### DOCUMENT SEGMENT
··········

Sometimes you’ll have to leave your Mum’s soft hand that’s gripping yours and go with a complete stranger, this other lady who seems to have a bright smile. Teacher, they call her. It’ll be torture turning back while the nice lady is escorting you indoors, holding onto your chubby little fist, looking at your parents, dad holding mum by her side, tears rolling down her cheeks. For you’ll see them again, it wasn’t what you thought at all, they weren’t abandoning you. Besides, look at how many new friends you made. And believe me when I say it, that girl who helped you get up after you fell at the playground, she’s a keeper. She’s going to be your ride-or-die for life. Trust me.
Cause, now, I know.
Sometimes you’ll have to accept the loss of your loved ones. I know how much Angie meant to you. You still remember the day your day surprised you on Christmas, with a furry brown tail that wagged in delight, on seeing you come squealing down the stairs. The moment her melting chocolate brown eyes met yours, you both knew. It was love at first sight for both. You’ll miss her now that she’s gone. But also, you’re relieved she won’t be in pain anymore. The doctor did assure you that, while she brought out that big needle and injected Angie. She has gone to a Happy Place now. Trust me.
Cause, now, I know.

··········

### WRITTEN REQUEST 1
Could you return the stretch of the reflection on childhood from "Sometimes you’ll have to accept" through "now. Trust me.", copied exactly?

··········

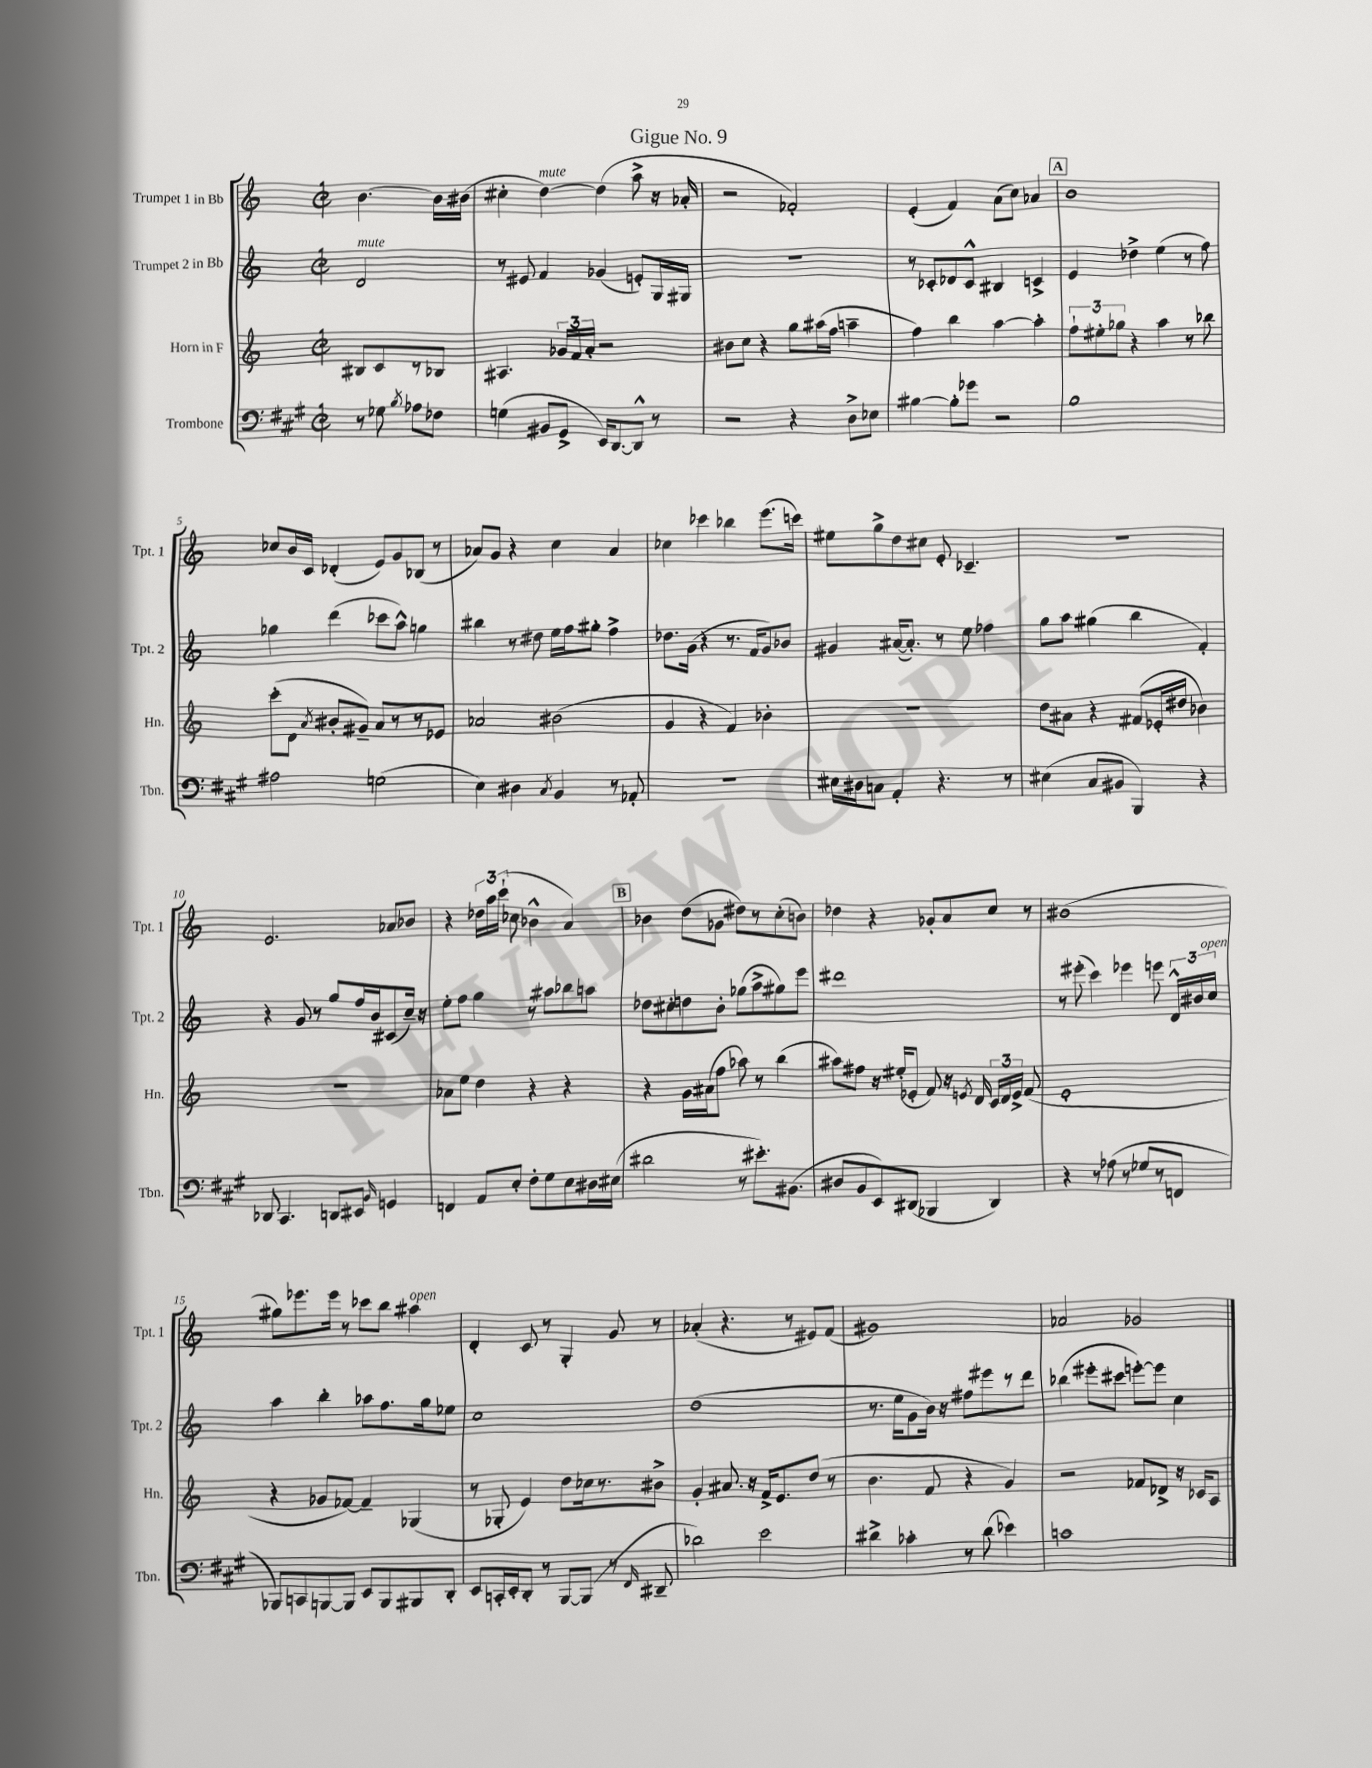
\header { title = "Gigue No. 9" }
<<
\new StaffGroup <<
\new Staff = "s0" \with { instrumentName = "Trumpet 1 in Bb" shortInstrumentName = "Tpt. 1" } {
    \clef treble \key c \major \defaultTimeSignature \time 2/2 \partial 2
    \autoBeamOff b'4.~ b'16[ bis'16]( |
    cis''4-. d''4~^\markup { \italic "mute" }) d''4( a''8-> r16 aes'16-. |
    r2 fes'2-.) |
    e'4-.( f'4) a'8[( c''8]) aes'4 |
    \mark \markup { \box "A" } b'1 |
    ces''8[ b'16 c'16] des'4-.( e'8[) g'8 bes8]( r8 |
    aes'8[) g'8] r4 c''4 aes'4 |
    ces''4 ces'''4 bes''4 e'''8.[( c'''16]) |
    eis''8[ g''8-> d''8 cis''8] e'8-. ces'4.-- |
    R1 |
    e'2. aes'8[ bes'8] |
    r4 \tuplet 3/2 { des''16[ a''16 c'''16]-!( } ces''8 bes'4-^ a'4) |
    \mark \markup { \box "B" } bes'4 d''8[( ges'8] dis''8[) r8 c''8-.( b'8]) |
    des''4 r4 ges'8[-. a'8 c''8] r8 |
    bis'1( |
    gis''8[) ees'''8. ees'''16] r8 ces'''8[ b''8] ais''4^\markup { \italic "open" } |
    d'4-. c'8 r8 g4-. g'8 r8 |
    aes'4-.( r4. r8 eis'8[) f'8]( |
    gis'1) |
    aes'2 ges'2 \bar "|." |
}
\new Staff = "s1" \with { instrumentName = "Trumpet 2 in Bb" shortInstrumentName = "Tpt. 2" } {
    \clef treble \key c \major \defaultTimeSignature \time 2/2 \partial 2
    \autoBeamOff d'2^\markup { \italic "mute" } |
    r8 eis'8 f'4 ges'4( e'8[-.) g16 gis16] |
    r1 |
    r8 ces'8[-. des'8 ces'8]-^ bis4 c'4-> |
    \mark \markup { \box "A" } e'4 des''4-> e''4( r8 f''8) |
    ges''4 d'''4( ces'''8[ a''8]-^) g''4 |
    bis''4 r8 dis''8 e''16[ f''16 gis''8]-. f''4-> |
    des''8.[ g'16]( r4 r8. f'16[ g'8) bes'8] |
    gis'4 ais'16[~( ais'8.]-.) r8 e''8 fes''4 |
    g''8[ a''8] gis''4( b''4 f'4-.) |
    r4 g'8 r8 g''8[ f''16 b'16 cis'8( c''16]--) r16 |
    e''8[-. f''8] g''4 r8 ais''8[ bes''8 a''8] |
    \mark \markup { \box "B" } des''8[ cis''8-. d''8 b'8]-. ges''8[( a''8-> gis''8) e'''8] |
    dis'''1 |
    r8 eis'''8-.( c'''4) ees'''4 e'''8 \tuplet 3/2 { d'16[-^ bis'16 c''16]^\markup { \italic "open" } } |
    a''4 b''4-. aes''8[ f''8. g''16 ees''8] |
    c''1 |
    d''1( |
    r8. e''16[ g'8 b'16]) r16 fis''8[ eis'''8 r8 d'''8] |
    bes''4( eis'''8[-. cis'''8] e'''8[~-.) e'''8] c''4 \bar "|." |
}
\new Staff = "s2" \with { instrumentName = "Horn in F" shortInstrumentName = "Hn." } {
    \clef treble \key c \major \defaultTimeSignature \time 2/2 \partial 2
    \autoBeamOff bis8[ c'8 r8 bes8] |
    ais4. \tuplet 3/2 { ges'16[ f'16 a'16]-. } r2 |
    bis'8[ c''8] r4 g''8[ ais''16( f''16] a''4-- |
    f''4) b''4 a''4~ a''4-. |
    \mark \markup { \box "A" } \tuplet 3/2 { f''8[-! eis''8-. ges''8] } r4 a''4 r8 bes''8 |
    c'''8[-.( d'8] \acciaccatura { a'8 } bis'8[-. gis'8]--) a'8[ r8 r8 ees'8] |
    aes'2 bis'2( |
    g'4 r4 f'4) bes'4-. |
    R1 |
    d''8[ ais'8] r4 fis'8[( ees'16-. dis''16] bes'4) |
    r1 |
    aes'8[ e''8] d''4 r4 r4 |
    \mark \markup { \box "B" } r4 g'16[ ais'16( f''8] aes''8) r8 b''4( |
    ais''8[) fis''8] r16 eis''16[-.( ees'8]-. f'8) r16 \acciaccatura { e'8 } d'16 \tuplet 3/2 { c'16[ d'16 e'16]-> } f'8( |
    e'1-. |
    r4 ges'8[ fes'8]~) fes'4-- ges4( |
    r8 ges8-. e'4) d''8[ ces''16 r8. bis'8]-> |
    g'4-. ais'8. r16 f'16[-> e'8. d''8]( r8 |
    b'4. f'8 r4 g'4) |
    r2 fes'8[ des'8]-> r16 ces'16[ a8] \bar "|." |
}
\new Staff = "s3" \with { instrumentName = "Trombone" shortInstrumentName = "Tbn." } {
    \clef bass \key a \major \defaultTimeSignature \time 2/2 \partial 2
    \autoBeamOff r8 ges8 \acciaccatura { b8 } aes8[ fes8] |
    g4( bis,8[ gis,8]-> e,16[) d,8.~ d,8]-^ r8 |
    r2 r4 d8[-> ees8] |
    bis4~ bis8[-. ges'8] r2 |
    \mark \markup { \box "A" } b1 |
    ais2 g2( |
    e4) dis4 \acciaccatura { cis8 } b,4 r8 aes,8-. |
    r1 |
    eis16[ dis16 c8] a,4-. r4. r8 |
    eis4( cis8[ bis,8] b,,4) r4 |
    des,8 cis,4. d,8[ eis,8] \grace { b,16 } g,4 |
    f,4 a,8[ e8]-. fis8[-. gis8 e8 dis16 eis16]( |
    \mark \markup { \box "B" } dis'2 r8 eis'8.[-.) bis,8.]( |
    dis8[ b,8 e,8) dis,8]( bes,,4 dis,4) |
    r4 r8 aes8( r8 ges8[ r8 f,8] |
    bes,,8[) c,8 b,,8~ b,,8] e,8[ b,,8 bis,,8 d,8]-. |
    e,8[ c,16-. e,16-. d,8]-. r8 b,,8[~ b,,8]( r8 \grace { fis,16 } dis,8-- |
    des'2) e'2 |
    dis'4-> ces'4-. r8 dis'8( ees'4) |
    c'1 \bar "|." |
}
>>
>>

··········

### WRITTEN REQUEST 2
Could you retype the records exactly, from their start through the line containing "e''4( r8 f''8) |", leaving the pictures out?

### RESPONSE 1
Sometimes you’ll have to accept the loss of your loved ones. I know how much Angie meant to you. You still remember the day your day surprised you on Christmas, with a furry brown tail that wagged in delight, on seeing you come squealing down the stairs. The moment her melting chocolate brown eyes met yours, you both knew. It was love at first sight for both. You’ll miss her now that she’s gone. But also, you’re relieved she won’t be in pain anymore. The doctor did assure you that, while she brought out that big needle and injected Angie. She has gone to a Happy Place now. Trust me.

### RESPONSE 2
\header { title = "Gigue No. 9" }
<<
\new StaffGroup <<
\new Staff = "s0" \with { instrumentName = "Trumpet 1 in Bb" shortInstrumentName = "Tpt. 1" } {
    \clef treble \key c \major \defaultTimeSignature \time 2/2 \partial 2
    \autoBeamOff b'4.~ b'16[ bis'16]( |
    cis''4-. d''4~^\markup { \italic "mute" }) d''4( a''8-> r16 aes'16-. |
    r2 fes'2-.) |
    e'4-.( f'4) a'8[( c''8]) aes'4 |
    \mark \markup { \box "A" } b'1 |
    ces''8[ b'16 c'16] des'4-.( e'8[) g'8 bes8]( r8 |
    aes'8[) g'8] r4 c''4 aes'4 |
    ces''4 ces'''4 bes''4 e'''8.[( c'''16]) |
    eis''8[ g''8-> d''8 cis''8] e'8-. ces'4.-- |
    R1 |
    e'2. aes'8[ bes'8] |
    r4 \tuplet 3/2 { des''16[ a''16 c'''16]-!( } ces''8 bes'4-^ a'4) |
    \mark \markup { \box "B" } bes'4 d''8[( ges'8] dis''8[) r8 c''8-.( b'8]) |
    des''4 r4 ges'8[-. a'8 c''8] r8 |
    bis'1( |
    gis''8[) ees'''8. ees'''16] r8 ces'''8[ b''8] ais''4^\markup { \italic "open" } |
    d'4-. c'8 r8 g4-. g'8 r8 |
    aes'4-.( r4. r8 eis'8[) f'8]( |
    gis'1) |
    aes'2 ges'2 \bar "|." |
}
\new Staff = "s1" \with { instrumentName = "Trumpet 2 in Bb" shortInstrumentName = "Tpt. 2" } {
    \clef treble \key c \major \defaultTimeSignature \time 2/2 \partial 2
    \autoBeamOff d'2^\markup { \italic "mute" } |
    r8 eis'8 f'4 ges'4( e'8[-.) g16 gis16] |
    r1 |
    r8 ces'8[-. des'8 ces'8]-^ bis4 c'4-> |
    \mark \markup { \box "A" } e'4 des''4-> e''4( r8 f''8) |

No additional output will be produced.